> [DOCUMENT SECTION]
=== Begin Enclosure ===

Technical Working Group Meeting, April 2020

Minutes

Date: 29th April, 2020
Attendees:
  • Aidan Heerdegen (AH) CLEX ANU
  • Andrew Kiss (AK) COSIMA ANU, Angus Gibson (AG) ANU
  • Russ Fiedler (RF), Matt Chamberlain (MC) CSIRO Hobart
  • Rui Yang (RY), Paul Leopardi (PL) NCI
  • Nic Hannah (NH) Double Precision
  • Marshall Ward (MW) GFDL

Apologies from Peter Dobrohotoff.

JRA55-do v1.4 support

AK: Staged rollout. NH tagged some branches, so existing master tagged 1.3.0, using old JRA55-do v 1.3.1 using NH new exes which also support 1.4
AK: Also working on a new feature branch for 1.4. Same exes configured to use JRA 1.4 version. Seems to run ok. Not looked at output. Will look at that today. Once satisfied that is ok will move into master, tag 1.4.
AK: Also looking at ak-dev branch with a wide variety of changes. Once this is ok will tag with a new ACCESS-OM2 version. Will be new standard for new experiments. Good to make an equivalent point across repos.
AH: COSIMA cookbook hackathon showed value of project boards. Might be a good idea next time something like this attempted. AK: Tried, but it didn’t go anywhere.
NH: Two freshwater fields coming from forcing, liquid and solid. Both go into the ICE model which accepts one new forcing field. Get added together, solid magically becomes liquid without heat changes, passed straight to Ocean. Ocean and Ice models have also been changed to accept liquid part of land/ice melt and heat part of land ice melt. Exist but just pass zeroes. Extra engineering not being used as yet. A harmonisation step which takes us close to CM2 as coupled model uses these fields.
RF: With my WOMBAT updates incorporated this new code, could get rid off ACCESS-CM preprocessor directives.
NH: In the future can put work into calculating those fields correctly in the ice model. Not a huge amount of work. Will then have river runoff, land ice runoff and land ice melt heat.

=== End Enclosure ===

> [EXERCISES TO COMPLETE]
a. Which attendees of the April 2020 meeting have remarks recorded under their initials in the minutes? Give each one's full name.
b. Answer these questions about the meeting minutes:
(i) On what date was the meeting held?
(ii) Who sent apologies?
(iii) What tag was given to the existing master?
c. Could you extend the meeting minutes past their last entry, keeping the same format?

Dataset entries
=== Begin Enclosure ===

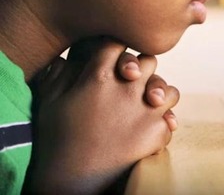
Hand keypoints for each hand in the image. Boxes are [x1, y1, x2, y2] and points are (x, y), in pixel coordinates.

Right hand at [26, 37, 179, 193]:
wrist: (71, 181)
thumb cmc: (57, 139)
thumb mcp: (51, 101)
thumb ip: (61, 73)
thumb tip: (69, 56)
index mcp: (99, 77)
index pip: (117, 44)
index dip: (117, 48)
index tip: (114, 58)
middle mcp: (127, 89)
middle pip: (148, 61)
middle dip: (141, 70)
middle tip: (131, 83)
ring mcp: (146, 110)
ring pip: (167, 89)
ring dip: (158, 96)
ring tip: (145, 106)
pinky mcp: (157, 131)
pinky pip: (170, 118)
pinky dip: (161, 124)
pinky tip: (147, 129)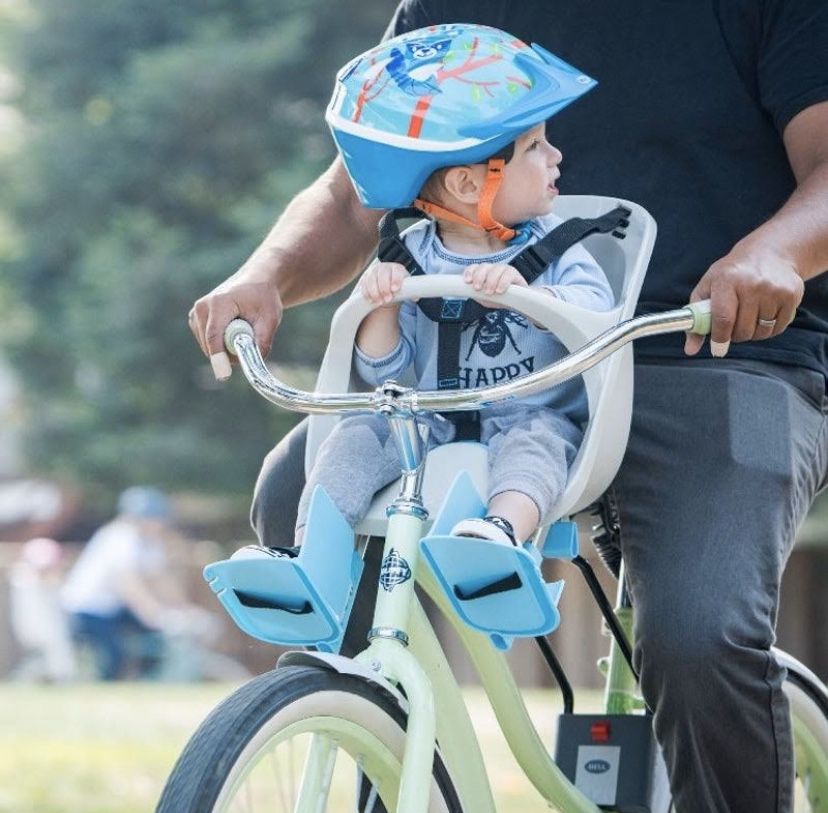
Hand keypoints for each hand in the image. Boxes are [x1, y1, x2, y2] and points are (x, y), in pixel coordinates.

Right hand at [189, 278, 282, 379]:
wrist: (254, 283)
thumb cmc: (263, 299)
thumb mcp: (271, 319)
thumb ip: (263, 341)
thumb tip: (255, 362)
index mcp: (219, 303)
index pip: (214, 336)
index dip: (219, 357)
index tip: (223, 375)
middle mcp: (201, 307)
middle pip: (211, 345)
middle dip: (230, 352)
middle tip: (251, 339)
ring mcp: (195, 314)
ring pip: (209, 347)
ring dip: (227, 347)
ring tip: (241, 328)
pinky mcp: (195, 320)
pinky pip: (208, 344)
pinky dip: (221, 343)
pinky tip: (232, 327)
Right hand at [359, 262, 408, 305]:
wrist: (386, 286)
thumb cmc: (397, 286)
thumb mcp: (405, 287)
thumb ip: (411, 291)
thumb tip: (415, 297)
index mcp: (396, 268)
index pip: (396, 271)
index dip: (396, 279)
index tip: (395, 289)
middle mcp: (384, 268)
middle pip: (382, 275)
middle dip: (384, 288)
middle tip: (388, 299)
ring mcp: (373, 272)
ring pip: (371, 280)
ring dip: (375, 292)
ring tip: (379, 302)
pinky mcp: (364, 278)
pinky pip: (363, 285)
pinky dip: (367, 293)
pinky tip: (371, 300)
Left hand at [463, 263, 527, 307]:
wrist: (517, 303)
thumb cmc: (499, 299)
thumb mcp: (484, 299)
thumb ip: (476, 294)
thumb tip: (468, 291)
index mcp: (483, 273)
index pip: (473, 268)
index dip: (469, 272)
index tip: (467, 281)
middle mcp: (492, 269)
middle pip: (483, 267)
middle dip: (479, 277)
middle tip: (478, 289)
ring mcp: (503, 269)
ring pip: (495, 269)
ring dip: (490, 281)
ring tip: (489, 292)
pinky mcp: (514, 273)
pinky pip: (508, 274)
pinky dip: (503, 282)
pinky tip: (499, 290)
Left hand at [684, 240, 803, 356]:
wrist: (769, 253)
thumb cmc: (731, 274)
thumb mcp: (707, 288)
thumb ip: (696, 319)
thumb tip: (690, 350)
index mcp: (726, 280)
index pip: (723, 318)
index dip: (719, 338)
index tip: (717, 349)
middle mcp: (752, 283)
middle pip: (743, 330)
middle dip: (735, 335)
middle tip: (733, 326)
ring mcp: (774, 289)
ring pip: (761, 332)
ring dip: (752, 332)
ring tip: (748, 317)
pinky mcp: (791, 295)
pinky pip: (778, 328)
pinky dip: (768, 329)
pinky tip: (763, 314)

=== End Enclosure ===

> [ANSWERS TO THE EXERCISES]
a. Andrew Kiss, Aidan Heerdegen, Nic Hannah, Russ Fiedler

b.
(i) 29th April, 2020
(ii) Peter Dobrohotoff
(iii) 1.3.0

c.
NH: New executables have another change, support different numbers of coupling fields. Land/ice coupling fields are optional. At runtime figures out what coupling fields used. Dependent on namcouple being consistent. Coded internally as a maximum set of coupling fields. You can take coupling fields out but not add new ones. Possibly useful for others. Not a fully flexible coupling framework.
NH: Working on ak-dev branch. Harmonising namcouple files. Have a lot of configuration fields, but a lot ignored. Could use same namcouple in all configs, but in practice might leave them looking a little different. They include the timestep in them, but ignored. Could set to zero? AH: Or a flag value that is obviously ignored?
NH: Only three variables used in namcouple. Rest ignored, bust must parse properly. Needs cruft to make it parse. Never liked namcouple. Completely inflexible, values must be changed in multiple places.
AK: On version Oasis3-mct2, have they improved it in new version?
NH: Can now bunch fields together, pass a single 3d field instead of many 2d fields. Should improve performance. RF: Not through namcouple at all. Just a function call.
MW: What does OASIS do now? NH: Just doing routing. Which is done by MCT anyway. Remapping done by ESMF. Coupler meant to do 3 things, config, remap and routing. Made libaccessom2 do as much as possible automatically. So OASIS does very little. Still using API, so would require effort to remove.
MW: Know about NUOPC? NCAR is using it. NH: Coupling API. If all use the same API then can go plug and play. MW: MOM6 has a NUOPC driver. NH: In the future would to look at OASIS4, but probably just chuck OASIS, use MCT to do the routing and ESMF to do remapping. MW: NCAR dropped MCT. NH: MCT is a small team. AK: Something that would suit ACCESS-CM. Any critical things that rely on OASIS? MW: At mercy of UM. Probably still use OASIS due to Europe. NH: Not using ESMF, so using OASIS a lot more than we are. Might never change because of that. AK: Even moving to v4 would require coordination with CM2. NH: Nicer and cleaner, but no clear benefit.

Updated ACCESS-OM2 model configs

AK: 3 different tags. 1.3.1, 1.4 in works. ak-dev new tag. 1.4 intended to be minimal other than change in JRA55-do version. ak-dev making more extensive changes. Ussing mppccombine-fast for tenth. Output compressed data and use fast collation. Not worthwhile for 1 deg. With 0.25 output uncompressed and use mppnccombine to do compression. Hopefully output will be a reasonable size.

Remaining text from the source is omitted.